Appena una sedia e un leggio. E in quel minimalismo della scena zampilla la parola, che ipnotizza, allieta e scuote. Ora compunto ora canzonatorio, Pierluigi Tortora racconta di una Napoli sguaiata, per certi versi irragionevole, sgraziata, prepotentemente vera. I versi sono quelli degli autori che della lingua più sfacciata ne hanno fatto letteratura. Da “Lassamme fa’ a Dio” di Salvatore Di Giacomo che scaraventa in Piazza Dante il Padre Eterno e San Pietro all’umanità di chi si affanna per un riscatto sociale al tempo della prima guerra mondiale tra le strofe di “O don Nicola”, alla morte bianca di un muratore in “Fravecature” di Raffaele Viviani. L’atmosfera è al contempo onirica e reale. Il dialetto partenopeo ha il pregio di rivestirla d’una musicalità che sulla cantata dei pastori tira le fila di quel mondo piccolo e rumoroso che percorre le dicotomie d’una società che è sempre la stessa.
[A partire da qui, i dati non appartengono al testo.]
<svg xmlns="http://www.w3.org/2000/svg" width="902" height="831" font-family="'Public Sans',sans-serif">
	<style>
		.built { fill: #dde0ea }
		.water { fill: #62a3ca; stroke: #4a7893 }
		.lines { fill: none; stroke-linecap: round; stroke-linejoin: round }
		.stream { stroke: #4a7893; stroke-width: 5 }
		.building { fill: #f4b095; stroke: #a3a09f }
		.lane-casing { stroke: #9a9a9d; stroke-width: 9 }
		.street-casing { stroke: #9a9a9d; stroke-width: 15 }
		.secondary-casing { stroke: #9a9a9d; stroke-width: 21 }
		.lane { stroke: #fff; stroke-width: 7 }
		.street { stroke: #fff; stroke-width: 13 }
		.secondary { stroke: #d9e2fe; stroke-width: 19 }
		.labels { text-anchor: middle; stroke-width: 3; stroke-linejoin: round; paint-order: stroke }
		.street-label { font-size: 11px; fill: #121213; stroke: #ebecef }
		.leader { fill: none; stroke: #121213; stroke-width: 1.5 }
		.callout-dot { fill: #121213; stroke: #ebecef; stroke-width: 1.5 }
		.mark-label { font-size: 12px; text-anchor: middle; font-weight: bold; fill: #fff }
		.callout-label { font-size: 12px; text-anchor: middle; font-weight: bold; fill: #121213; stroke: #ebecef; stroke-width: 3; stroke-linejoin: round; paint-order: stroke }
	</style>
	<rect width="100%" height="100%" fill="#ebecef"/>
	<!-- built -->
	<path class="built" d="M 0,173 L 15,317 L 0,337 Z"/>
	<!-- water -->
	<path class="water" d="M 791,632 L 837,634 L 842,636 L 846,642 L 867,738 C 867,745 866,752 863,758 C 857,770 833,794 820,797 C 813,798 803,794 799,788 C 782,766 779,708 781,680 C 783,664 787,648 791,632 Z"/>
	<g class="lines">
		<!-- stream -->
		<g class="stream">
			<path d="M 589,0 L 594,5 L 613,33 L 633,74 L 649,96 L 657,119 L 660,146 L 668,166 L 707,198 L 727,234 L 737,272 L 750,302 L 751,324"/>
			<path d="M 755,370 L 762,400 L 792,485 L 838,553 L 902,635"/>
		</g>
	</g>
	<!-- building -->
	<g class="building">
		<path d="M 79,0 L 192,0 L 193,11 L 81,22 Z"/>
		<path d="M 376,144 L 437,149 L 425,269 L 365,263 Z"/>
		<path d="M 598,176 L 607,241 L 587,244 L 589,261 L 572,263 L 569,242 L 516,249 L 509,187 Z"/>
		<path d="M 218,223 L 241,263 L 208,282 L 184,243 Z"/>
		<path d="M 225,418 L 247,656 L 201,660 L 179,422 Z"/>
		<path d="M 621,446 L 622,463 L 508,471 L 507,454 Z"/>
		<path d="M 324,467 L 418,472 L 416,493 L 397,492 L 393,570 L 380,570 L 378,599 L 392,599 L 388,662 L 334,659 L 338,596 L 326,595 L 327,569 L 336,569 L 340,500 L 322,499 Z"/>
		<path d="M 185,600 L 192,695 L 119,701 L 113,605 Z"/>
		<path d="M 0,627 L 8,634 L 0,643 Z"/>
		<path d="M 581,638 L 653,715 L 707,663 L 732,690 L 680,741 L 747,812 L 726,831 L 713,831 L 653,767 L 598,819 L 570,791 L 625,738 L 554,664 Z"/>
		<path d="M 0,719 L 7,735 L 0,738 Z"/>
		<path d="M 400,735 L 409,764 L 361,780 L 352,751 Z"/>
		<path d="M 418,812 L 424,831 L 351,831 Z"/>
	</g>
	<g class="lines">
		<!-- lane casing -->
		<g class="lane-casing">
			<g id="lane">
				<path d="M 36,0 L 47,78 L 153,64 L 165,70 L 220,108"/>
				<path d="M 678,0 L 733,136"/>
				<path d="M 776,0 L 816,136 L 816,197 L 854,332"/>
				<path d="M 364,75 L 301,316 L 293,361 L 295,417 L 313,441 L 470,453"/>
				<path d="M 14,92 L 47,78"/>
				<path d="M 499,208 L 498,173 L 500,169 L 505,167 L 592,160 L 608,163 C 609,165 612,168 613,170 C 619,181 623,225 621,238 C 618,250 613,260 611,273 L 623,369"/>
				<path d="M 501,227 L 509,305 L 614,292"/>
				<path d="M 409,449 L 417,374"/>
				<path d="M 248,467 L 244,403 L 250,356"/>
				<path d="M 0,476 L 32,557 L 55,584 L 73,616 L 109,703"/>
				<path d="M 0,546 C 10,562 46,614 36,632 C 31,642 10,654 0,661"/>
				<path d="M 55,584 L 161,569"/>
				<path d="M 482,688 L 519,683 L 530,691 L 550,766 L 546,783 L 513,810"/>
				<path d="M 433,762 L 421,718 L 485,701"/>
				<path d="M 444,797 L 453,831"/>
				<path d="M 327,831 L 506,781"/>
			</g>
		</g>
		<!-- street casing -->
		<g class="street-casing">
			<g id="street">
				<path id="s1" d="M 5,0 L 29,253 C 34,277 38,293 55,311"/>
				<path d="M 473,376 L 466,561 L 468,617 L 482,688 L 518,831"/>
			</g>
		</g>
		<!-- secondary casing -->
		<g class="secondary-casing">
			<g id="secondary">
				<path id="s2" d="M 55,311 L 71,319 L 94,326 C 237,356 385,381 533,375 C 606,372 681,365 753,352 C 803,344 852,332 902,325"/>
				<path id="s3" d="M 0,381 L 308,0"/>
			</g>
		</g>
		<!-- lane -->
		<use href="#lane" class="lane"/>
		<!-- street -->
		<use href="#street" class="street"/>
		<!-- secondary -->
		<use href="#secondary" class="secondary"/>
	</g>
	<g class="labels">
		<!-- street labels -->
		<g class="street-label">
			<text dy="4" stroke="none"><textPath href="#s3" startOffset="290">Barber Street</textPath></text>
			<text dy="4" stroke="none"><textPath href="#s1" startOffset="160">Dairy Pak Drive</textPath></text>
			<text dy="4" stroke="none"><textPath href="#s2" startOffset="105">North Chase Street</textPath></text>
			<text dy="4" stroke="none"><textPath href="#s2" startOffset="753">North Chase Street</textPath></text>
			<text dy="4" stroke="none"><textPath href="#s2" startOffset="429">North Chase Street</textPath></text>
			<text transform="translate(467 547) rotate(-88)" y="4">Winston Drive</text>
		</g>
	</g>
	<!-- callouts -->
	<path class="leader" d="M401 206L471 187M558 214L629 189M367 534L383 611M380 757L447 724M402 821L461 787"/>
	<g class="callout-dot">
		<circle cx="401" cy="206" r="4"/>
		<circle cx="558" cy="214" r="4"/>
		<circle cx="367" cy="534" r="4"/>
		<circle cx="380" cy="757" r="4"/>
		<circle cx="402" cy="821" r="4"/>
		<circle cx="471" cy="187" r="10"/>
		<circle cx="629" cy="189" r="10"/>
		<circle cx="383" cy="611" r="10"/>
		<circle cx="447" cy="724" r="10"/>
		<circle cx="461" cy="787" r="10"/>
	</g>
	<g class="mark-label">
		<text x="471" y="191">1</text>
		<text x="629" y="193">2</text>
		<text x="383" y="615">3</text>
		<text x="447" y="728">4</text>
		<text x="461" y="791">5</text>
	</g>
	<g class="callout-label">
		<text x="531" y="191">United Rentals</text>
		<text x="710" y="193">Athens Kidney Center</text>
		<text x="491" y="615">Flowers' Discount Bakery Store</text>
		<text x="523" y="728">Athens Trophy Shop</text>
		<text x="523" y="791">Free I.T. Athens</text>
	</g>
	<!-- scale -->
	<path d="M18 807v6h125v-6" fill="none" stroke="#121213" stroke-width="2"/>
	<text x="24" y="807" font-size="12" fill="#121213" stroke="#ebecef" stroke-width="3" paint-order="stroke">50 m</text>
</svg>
Pierluigi Tortora modula la voce in maniera tale da farla aderire ai versi, quasi nessun’altra lettura fosse possibile. Passati in rassegna gli ultimi, i disgraziati filtrati dagli occhi e dal cuore dei poeti, tocca alla piccola borghesia richiamare l’ingegnosità di chi forza la mano sulle cose, sul destino, su quella realtà che, nuda e cruda, un immenso Eduardo De Filippo ha messo su carta e portato sulla scena. “0 rraù”, “A povere ‘e pesielle”, “O D.D.T.”, “L’enemì”, avendo in mente il tipo di popolana napoletana che usa termini a lei inconsueti, storpiandoli, troncandoli. E sono scampoli de “Le industrie di guerra”, a richiamare quegli stessi personaggi che popolavano il teatro di De Filippo. Tra le altre, “L’imputata”, ove la cozza accusata d’aver cagionato l’epidemia colerica del 1973, teneva il discorso a sua discolpa, finanche sostenendo che “chelll c’arriva, ‘a cozzeca se mangia: si arriva mmerda, arriva dall’esterno”. Una massima senza tempo.
Quindi “S’è araputa a fenesta”, quando Eduardo De Filippo immaginava di stringere amicizia con una Morte che pareva Sant’Anna, gentile, simpatica, amorevole. E “Io vulesse truva’ pace”, sul limitare degli anni, mentre attorno era solo affanno e la morte diventava un orizzonte placido da mirare.
Dulcis in fundo, “A livella” di Totò, metafora esistenziale dell’inutilità innanzi alla comune ultima destinazione. Si spengono allora le luci, in sottofondo un paio di note, poi il silenzio, poi ancora gli applausi degli spettatori ai Magazzini del Sale. Nell’aria i volti, le case, tutta Napoli. E la filosofia ironica di un vivere destinato pur sempre a finire.